Submitted to: Soil and Water Conservation Society
Publication Type: Abstract only
Publication Acceptance Date: 10/15/2008
Publication Date: 10/20/2008
Citation: Garbrecht, J.D. 2008. Multiyear precipitation variations and runoff response in a mixed agricultural grassland watershed in central Oklahoma [abstract]. Soil and Water Conservation Society, Farming with Grass Conference, October 20-22, 2008, Oklahoma City, Oklahoma. Available: http://www.swcs.org.en.conferences/farming_with_grass/farming_with_grass_poster_presentations/ Interpretive Summary: Abstract only.

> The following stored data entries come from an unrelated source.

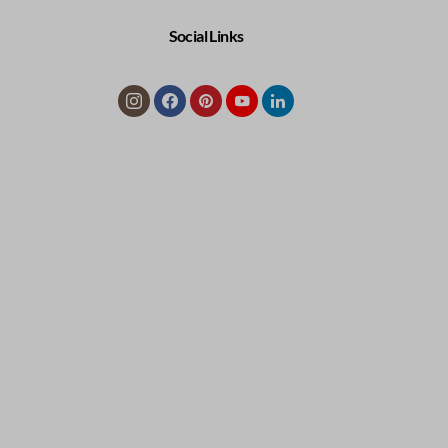
Social Links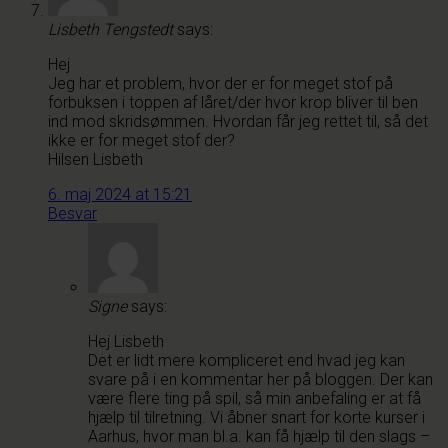
Lisbeth Tengstedt
says:
Hej
Jeg har et problem, hvor der er for meget stof på
forbuksen i toppen af låret/der hvor krop bliver til ben
ind mod skridsømmen. Hvordan får jeg rettet til, så det
ikke er for meget stof der?
Hilsen Lisbeth
6. maj 2024 at 15:21
Besvar
Signe
says:
Hej Lisbeth
Det er lidt mere kompliceret end hvad jeg kan
svare på i en kommentar her på bloggen. Der kan
være flere ting på spil, så min anbefaling er at få
hjælp til tilretning. Vi åbner snart for korte kurser i
Aarhus, hvor man bl.a. kan få hjælp til den slags –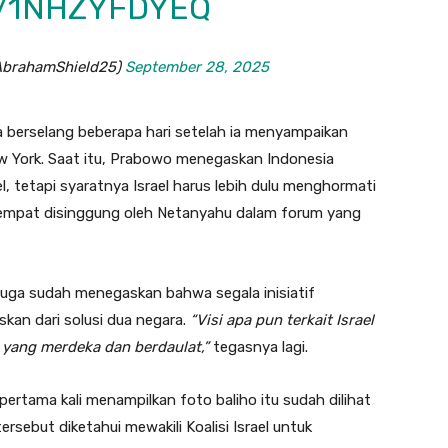
M/1NHZYFDYEQ
הקואליציה לביטחון (@AbrahamShield25)
September 28, 2025
a berselang beberapa hari setelah ia menyampaikan
 York. Saat itu, Prabowo menegaskan Indonesia
, tetapi syaratnya Israel harus lebih dulu menghormati
 sempat disinggung oleh Netanyahu dalam forum yang
juga sudah menegaskan bahwa segala inisiatif
skan dari solusi dua negara.
“Visi apa pun terkait Israel
a yang merdeka dan berdaulat,”
tegasnya lagi.
ertama kali menampilkan foto baliho itu sudah dilihat
rsebut diketahui mewakili Koalisi Israel untuk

Technical Abstract: Climate varies seasonally, from year to year, and also from decade to decade and over longer periods of time. One key climate variable that has great impact on land productivity, runoff, soil erosion and water quality is precipitation. Precipitation drives soil moisture, evapotranspiration, biomass production, and surface runoff. Surface runoff, in turn, erodes and transports soils, nutrients and agricultural chemicals into downstream water bodies used for water supply, recreation and wildlife habitat. When precipitation varies, so does the water budget, surface runoff and associated erosion and transport of soils, nutrients and agrochemicals. Seasonal and year-to-year variations in precipitation are common and impacts on water resources and land productivity are well understood. However, variations in average annual precipitation lasting 5 to 15 years, termed multiyear variations or wet and dry periods, are only being recognized recently for their practical implications, as they have the potential to surpass the impacts of short-term annual variations due to the cumulative effects of sustained departure from average conditions. In this study, multiyear variations in the 1895-2007 annual precipitation record in central Oklahoma are reviewed, and the impact on watershed runoff response is illustrated for the Fort Cobb reservoir watershed in the Upper Washita River Basin, Oklahoma. Between 1940 and 2007, four dry periods and one extended wet period and corresponding high and low runoff periods were identified. Evaluation of annual precipitation and runoff data showed that in central Oklahoma watershed runoff responds sensitively to multiyear precipitation variations. The relative increase in watershed runoff between wet and dry periods was disproportionately larger than the corresponding increase in precipitation. Implications for water resources management, land productivity, erosion and sediment yield are discussed.